## Required action
Report every line in the records that contains the word "انتخاب", copying each line in full.

━━━━━━━━━━━━━━━━

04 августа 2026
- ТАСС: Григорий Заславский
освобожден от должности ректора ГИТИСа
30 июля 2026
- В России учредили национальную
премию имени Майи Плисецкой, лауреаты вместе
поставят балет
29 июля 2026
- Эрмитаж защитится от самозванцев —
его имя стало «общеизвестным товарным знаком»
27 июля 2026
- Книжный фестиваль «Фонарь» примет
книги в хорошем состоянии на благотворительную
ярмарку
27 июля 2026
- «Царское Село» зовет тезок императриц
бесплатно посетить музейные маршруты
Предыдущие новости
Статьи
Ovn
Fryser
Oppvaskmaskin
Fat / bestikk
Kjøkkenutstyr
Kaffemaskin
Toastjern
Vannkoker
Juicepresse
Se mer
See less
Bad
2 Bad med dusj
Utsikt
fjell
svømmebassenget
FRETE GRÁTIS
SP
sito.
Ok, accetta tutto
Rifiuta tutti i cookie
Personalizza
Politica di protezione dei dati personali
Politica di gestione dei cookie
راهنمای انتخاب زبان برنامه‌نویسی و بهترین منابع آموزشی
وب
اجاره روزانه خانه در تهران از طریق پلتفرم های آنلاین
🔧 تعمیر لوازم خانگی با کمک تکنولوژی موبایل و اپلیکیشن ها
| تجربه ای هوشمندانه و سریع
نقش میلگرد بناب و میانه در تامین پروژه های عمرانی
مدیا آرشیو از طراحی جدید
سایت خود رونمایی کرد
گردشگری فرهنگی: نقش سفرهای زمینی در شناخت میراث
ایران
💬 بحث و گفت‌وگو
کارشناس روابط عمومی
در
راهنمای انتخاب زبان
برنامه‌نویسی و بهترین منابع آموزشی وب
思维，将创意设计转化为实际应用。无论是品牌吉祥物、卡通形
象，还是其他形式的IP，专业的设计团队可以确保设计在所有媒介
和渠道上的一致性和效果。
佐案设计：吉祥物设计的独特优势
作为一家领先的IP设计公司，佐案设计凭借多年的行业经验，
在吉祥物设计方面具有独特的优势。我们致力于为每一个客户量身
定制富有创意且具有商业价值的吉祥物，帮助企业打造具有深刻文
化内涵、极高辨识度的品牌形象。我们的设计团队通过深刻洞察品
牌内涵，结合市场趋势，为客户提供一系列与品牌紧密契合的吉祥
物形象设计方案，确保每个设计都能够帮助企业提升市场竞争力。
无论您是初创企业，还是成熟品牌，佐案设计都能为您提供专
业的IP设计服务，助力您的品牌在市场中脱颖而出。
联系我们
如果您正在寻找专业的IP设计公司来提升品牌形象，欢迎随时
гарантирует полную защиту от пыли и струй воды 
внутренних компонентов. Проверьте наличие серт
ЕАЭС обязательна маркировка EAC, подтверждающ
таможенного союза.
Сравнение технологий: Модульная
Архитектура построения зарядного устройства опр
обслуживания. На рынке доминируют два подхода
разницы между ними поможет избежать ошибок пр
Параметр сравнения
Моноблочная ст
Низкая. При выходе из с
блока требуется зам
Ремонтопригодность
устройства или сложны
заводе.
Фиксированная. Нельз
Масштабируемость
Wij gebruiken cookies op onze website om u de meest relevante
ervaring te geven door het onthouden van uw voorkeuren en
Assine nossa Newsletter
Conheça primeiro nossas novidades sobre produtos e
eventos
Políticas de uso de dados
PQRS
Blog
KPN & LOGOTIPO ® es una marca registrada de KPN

━━━━━━━━━━━━━━━━

## Solution to the exercise
راهنمای انتخاب زبان برنامه‌نویسی و بهترین منابع آموزشی
راهنمای انتخاب زبان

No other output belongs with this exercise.